As for the second case, it depends on what is going on in the method. If it doesn't access any shared, mutable state then there isn't a problem. If it does, you probably will need to lock appropriately, which may involve adding locks to every other access to those variables.
(Be aware that just marking these methods as synchronized does not fix any concurrency bugs. If doSomething() incremented a value on a shared object, then all accesses to that variable need to be synchronized since i++ is not an atomic operation. If it is something as simple as incrementing a counter, you could use AtomicInteger.incrementAndGet().)
The Servlet API certainly does not magically make concurrency a non-issue for you.
When writing to a database, it depends on the concurrency strategy in your persistence layer. Pessimistic locking, optimistic locking, last-in-wins? There's way more going on when you 'write to a database' that you need to decide how you're going to handle. What is it you want to have happen when two people click the button at the same time?

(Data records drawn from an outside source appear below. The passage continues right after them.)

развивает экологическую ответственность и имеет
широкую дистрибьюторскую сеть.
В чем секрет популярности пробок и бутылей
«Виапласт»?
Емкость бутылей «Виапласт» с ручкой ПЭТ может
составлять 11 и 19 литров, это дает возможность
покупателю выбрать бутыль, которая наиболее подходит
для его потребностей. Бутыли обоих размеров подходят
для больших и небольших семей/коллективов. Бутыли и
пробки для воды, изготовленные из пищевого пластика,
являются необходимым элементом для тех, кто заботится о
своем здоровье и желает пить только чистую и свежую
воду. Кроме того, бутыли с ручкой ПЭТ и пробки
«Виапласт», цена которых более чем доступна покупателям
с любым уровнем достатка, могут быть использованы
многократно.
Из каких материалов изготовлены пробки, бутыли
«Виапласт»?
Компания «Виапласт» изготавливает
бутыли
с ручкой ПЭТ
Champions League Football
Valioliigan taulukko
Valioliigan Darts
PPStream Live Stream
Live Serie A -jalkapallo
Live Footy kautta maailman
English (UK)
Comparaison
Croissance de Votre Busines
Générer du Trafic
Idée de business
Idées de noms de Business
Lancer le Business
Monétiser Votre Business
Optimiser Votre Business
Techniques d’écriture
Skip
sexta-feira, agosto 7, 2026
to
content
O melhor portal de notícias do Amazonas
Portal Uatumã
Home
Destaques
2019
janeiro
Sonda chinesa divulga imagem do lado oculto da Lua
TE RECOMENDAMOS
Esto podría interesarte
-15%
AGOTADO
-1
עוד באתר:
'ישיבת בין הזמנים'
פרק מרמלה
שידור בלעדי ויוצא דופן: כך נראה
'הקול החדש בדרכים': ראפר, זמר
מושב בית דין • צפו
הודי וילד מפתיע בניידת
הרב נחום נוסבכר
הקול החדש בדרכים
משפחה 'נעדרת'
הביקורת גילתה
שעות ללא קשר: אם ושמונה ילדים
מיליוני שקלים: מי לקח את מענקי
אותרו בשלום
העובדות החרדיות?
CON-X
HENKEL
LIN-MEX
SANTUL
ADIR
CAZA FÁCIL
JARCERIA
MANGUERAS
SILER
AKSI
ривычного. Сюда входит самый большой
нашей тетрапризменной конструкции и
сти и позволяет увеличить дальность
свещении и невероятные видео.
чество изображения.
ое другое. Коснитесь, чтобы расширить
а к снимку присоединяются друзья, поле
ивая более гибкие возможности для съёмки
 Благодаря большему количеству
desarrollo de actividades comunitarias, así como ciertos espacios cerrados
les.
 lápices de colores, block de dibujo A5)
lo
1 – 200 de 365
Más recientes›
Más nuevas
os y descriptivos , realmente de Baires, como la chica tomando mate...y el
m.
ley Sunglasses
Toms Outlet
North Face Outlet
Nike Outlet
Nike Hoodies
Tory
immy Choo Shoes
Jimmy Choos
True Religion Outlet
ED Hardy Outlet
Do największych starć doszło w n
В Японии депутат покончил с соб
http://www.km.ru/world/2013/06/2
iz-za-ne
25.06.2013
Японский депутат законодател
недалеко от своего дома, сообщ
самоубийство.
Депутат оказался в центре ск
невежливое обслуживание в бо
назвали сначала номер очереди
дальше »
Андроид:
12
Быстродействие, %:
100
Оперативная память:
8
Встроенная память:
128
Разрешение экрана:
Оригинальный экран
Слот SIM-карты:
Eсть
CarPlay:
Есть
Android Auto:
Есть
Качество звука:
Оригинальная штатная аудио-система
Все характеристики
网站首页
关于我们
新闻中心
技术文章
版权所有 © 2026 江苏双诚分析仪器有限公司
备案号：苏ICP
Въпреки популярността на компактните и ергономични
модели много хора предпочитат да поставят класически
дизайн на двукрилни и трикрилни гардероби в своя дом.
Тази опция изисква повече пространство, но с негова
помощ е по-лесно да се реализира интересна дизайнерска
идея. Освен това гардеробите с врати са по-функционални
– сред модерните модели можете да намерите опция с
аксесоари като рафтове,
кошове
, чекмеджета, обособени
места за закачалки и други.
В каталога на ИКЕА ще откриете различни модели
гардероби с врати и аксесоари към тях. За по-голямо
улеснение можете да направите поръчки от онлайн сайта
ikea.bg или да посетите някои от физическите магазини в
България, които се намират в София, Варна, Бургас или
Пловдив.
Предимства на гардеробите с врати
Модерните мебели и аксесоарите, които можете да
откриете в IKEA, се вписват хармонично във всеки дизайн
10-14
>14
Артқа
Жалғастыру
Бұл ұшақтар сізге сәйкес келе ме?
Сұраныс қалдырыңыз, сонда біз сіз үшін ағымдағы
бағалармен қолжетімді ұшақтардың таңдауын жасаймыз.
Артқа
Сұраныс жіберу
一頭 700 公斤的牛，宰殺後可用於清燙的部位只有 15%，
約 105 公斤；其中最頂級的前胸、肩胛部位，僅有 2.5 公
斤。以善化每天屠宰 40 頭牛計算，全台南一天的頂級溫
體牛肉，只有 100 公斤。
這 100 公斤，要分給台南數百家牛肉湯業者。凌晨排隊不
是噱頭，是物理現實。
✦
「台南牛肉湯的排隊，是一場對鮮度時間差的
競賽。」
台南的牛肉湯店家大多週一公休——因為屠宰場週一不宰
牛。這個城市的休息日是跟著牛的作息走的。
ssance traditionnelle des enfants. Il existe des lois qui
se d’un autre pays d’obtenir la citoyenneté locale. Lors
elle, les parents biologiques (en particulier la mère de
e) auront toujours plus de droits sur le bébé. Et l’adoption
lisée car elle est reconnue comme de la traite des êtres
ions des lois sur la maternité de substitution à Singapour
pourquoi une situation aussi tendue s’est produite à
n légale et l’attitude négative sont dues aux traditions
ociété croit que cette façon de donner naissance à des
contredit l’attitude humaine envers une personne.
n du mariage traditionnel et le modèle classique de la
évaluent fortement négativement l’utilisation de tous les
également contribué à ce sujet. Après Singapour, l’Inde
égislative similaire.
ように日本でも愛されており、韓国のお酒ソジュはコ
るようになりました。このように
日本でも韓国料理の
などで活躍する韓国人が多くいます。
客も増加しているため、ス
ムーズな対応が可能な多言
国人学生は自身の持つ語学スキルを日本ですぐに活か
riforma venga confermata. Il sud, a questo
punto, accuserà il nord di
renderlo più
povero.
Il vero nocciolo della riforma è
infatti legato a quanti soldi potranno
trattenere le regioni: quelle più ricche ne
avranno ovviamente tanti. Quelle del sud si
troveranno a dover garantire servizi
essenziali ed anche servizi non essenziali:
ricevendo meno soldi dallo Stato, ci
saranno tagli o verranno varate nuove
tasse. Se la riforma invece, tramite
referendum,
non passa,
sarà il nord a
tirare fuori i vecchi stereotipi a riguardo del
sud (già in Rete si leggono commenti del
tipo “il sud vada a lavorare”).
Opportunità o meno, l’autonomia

Making doSomething static doesn't seem to have too much bearing on the issue. What's happening in there is the relevant part. Is it modifying static variables? Then yes, there could be race conditions.
The servlet api will not do anything for you to make your concurrency problems disappear. Things like using the synchronized keyword on your servlets are a bad idea because you are basically forcing your threads to be processed one at a time and it ruins your ability to respond quickly to multiple users.
If you use Spring or EJB3, either one will provide threadlocal database connections and the ability to specify transactions. You should definitely check out one of those.
Case 1, your servlet uses some code that accesses a database. Databases have locking mechanisms that you should exploit. Two important reasons for this: the database itself might be used from other applications that read and write that data, it's not enough for your app to deal with contending with itself. And: your own application may be deployed to a scaled, clustered web container, where multiple copies of your code are executing on separate machines.
So, there are many standard patterns for dealing with locks in databases, you may need to read up on Pessimistic and Optimistic Locking.
The servlet API and JBC connection pooling gives you some helpful guarantees so that you can write your servlet code without using Java synchronisation provided your variables are in method scope, in concept you have
Start transaction (perhaps implicit, perhaps on entry to an ejb)
Get connection to DB ( Gets you a connection from pool, associated with your tran)
read/write/update code
Close connection (actually keeps it for your thread until your transaction commits)
Commit (again maybe implictly)
So your only real issue is dealing with any contentions in the DB. All of the above tends to be done rather more nicely using things such as JPA these days, but under the covers thats more or less what's happening.
Case 2: static method, this presumably implies that you now keep everything in a memory structure. This (barring remote invocation of some sort) impies a single JVM and you managing your own locking. Should your JVM or machine crash I guess you lose your data. If you care about your data then using a DB is probably better.
OR, how about a completely other approach: servlet simply records the "vote" by writing a message to a persistent JMS queue. Have some other processes pick up the votes from the queue and adds them up. You won't give immediate feedback to the voter this way, but you decouple the user's experience from the actual (in similar scenarios) quite complex processing .
I thing that the best solution for your problem is to use something like "synchronized" keyword and wait/notify!